La crise n’est pas derrière nous, mais il faut désormais sortir de l’état d’urgence sanitaire en vigueur depuis le mois de mars dernier. Cela signifie retrouver progressivement nos libertés.
Le projet de loi que nous examinons ce matin en nouvelle lecture a pour objet d’organiser la fin de cet état d’urgence sanitaire, en prévoyant une sorte de période de transition jusqu’à la fin du mois d’octobre prochain.
Le délai pour étudier le projet de loi modifié par l’Assemblée nationale au début de la semaine a été très court. Nous comprenons l’urgence due à la situation que nous vivons et au besoin qu’ont les Français de retrouver leurs libertés. Reste que le temps imparti n’est malheureusement pas suffisant pour travailler un texte aussi important, alors que les deux assemblées parlementaires ne se sont pas mises d’accord sur des points essentiels.
Je tiens à saluer le travail important accompli par le Sénat en première lecture et ses apports significatifs, qui ont permis de clarifier et d’approfondir certains dispositifs.

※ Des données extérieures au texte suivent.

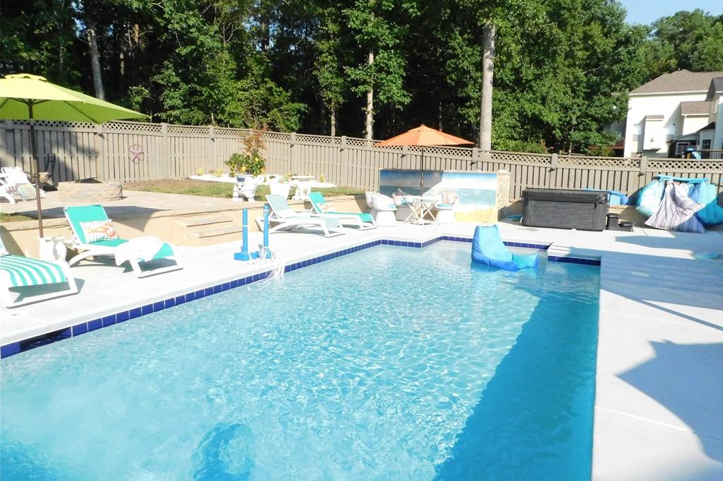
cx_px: 362
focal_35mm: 24
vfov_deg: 53.1
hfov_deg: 73.8
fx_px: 482
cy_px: 229
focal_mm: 4
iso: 800
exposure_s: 1/1500
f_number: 6
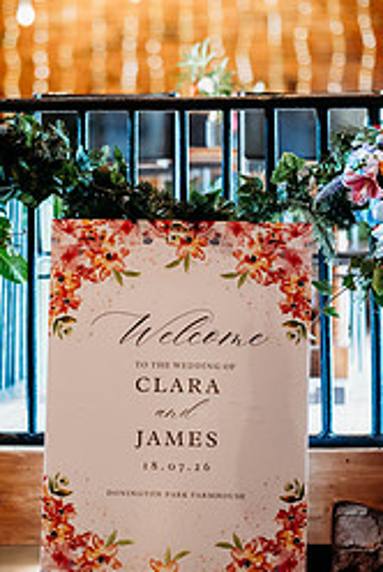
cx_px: 122
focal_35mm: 154
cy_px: 277
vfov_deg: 13.3
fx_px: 2451
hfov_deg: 8.9
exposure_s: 1/200
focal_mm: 85
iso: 1800
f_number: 1.8
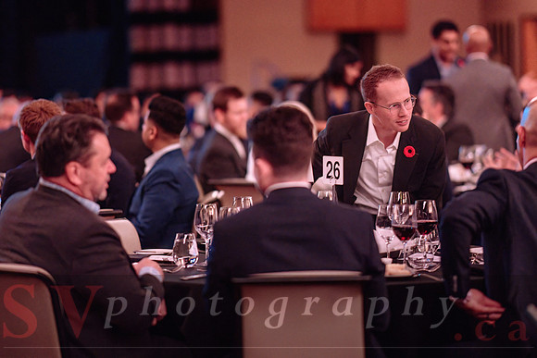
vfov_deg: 10.7
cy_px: 140
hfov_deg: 16.1
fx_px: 1904
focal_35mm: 128
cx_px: 268
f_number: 1.4
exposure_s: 1/125
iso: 2500
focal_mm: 105
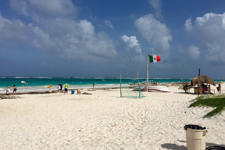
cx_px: 115
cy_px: 67
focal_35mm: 31
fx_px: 194
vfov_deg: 42.3
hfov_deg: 60.3
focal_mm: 4.15
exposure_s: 1/6623
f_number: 2.2
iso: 32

L’un des principaux points de désaccord entre le Sénat et l’Assemblée nationale concerne les menaces sanitaires et les moyens d’action du ministre chargé de la santé. La rédaction proposée par le Sénat pour l’article L. 3131-1 du code de la santé publique venait préciser les pouvoirs dudit ministre dans la lutte contre l’épidémie. Elle apportait une sécurité supplémentaire avant la révision du dispositif qui devrait intervenir au mois d’avril prochain.
Nous avons été particulièrement sensibles à la restriction, parfois extrêmement importante, de nos libertés. Nous l’avions exprimé lors de la première lecture, notamment au sujet de la liberté de manifester, de la circulation des personnes et des véhicules ou encore de l’ouverture des établissements accueillant du public. Cette privation de libertés était certainement nécessaire, mais, une fois la crise passée, elle doit être levée aussi vite que possible.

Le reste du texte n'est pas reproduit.